„Rjukan bietet eine einzigartige Kombination aus norwegischer Industrie- und Kriegsgeschichte und Möglichkeiten für eine Vielzahl von Naturaktivitäten“
Es gibt Beschreibungen in Reiseführern, die machen mich einfach nicht neugierig. So habe ich auch ehrlich gesagt nicht viel erwartet, als wir Anfang August Halt in Rjukan machten.
Vom Bauernhof zum Industrie-Standort
Ursprünglich gab es am Fluss Måna um 1907 nur ein paar Bauernhöfe, als die Norsk Hydro begann Wasserwerk und Industriestätte zu bauen. Die Stadt Rjukan entstand am Reißbrett. Innerhalb kürzester Zeit wurde Wohnraum für Arbeitskräfte geschaffen und die günstigen Energiekosten machten Rjukan zu einem attraktiven Industriestandort. Innerhalb von drei Jahren hatte Rjukan 2.200 Einwohner, 1920 lebten bis u 10.000 Menschen hier.
Sam Eyde
Sam Eyde, Begründer der Norsk Hydro (1907), sagte: „Rjukan lief über vor Energie, es war wie im Goldrausch!“ Er kaufte zu dieser Zeit Rechte an Wasserfällen und nutzte deren schier endloses Potential, in dem er Wasserkraftwerke errichtete. Heute gilt er auch als Gründer der Stadt Rjukan.
Ein perfekter Tag
Der Sommer gab sich richtig Mühe: der blaue Himmel wolkenfrei, angenehme 20 Grad bei leichtem Wind und ich war so positiv überrascht! Kleine bunte Häuser reihen sich am Fluss Måna entlang in erster, zweiter, dritter Reihe und schaffen heute eine charmante Kleinstadt mit aktuell ca. 3.038 Einwohnern.
Auf dem Dorfplatz rauscht ein spielerischer Brunnen, die Touristen-Information befindet sich direkt am Platz und hat tolle Tipps für den Nachmittag. Wir haben einen ausgeschilderten Spaziergang durch den Ort gemacht um uns einen ersten Eindruck zu verschaffen. Zwischen den kleinen, evtl. ehemaligen Arbeiterhäusern? hindurch, zu einer parkähnliche Anlage und entlang des Flussufers unterhalb bis zum Såheim Kraftwerk.
UNESCO Zentrum Vemork
Anschließend sind wir mit dem Shuttlebus nach Vemork gefahren. Das heutige Industriemuseum war 1911 das größte Wasserwerk der Welt.
Ein historischer Zusammenhang in aller Kürze: In Rjukan produzierte man u.a.

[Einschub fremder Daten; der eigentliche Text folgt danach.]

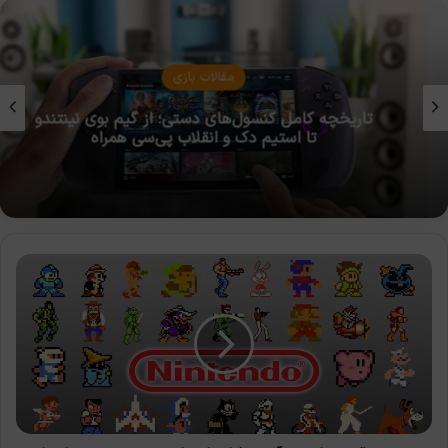
مقالات بازی
تاریخچه کامل کنسول‌های دستی؛ از گیم بوی نینتندو
تا استیم دک و انقلاب پی‌سی همراه
نینتندو
قصد
دارد
در
آینده
فرانچایز‌های
جدید
بیشتری
ایجاد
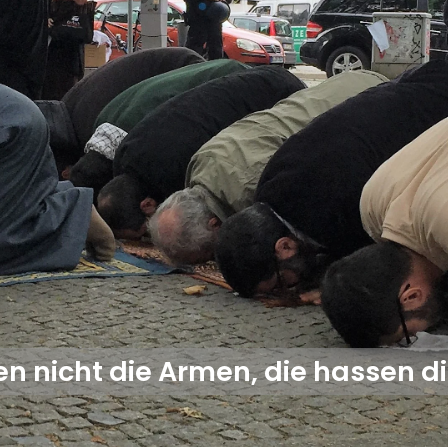
ben nicht die Armen, die hassen d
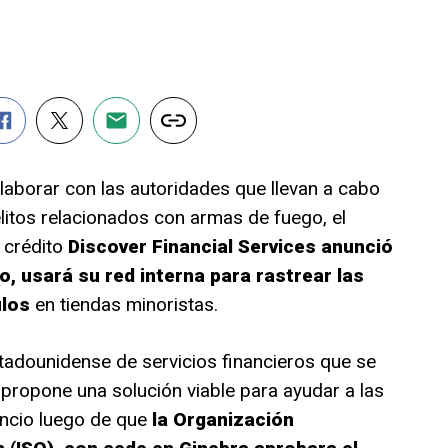
aborar con las autoridades que llevan a cabo
elitos relacionados con armas de fuego, el
 crédito
Discover Financial Services anunció
ño, usará su red interna para rastrear las
ulos
en tiendas minoristas.
tadounidense de servicios financieros que se
 propone una solución viable para ayudar a las
uncio luego de que
la Organización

Kunstdünger, wobei als Abfallprodukt das „schwere Wasser“ entstand. Dadurch entstand in Rjukan eine Produktionsstätte für schweres Wasser, das u.a. zum Bau von Atombomben gebraucht wird und daher während der deutschen Besatzung im 2. Weltkrieg ein wertvolles Gut war.
Mehrere Sabotage-Operationen vereitelten den Versuch, das schwere Wasser nach Deutschland zu schaffen. Diese Zusammenhänge werden in Vemork ausführlich dargestellt. Das Museum und UNESCO-Zentrum beweist, dass Geschichte auch interessant vermittelt werden kann.
Wären wir länger geblieben …
… wären wir mit Sicherheit mit der Krossobahn gefahren. Sie war die erste Drahtseilbahn Nordeuropas. Gebaut 1928 war sie ein Geschenk von Norsk Hydro an die Einwohner Rjukans. Alle Einwohner sollten die Möglichkeit haben, während des Winterhalbjahres hinauf ins Sonnenlicht zu gelangen. Von September bis März erreicht die Sonne das Tal nämlich nicht. Schon Sam Eyde hatte davon geträumt die Sonnenstrahlen mittels von Spiegeln auf den Marktplatz zu werfen, erst 2003 wurde dieses Projekt verwirklicht.
Und natürlich wären wir hinauf zum Gaustatoppen gefahren, der von vielen als der schönste Berg Norwegens bezeichnet wird. Er ragt 1 883 m ü.d.M. hoch über Rjukan in den Himmel. Mit der im Berg versteckten Gaustabanen fährt man innerhalb von 15 Minuten durch den Berg hinauf, wenn man nicht wandern möchte.
Fazit: Wir müssen unbedingt noch einmal wieder kommen und dann länger bleiben!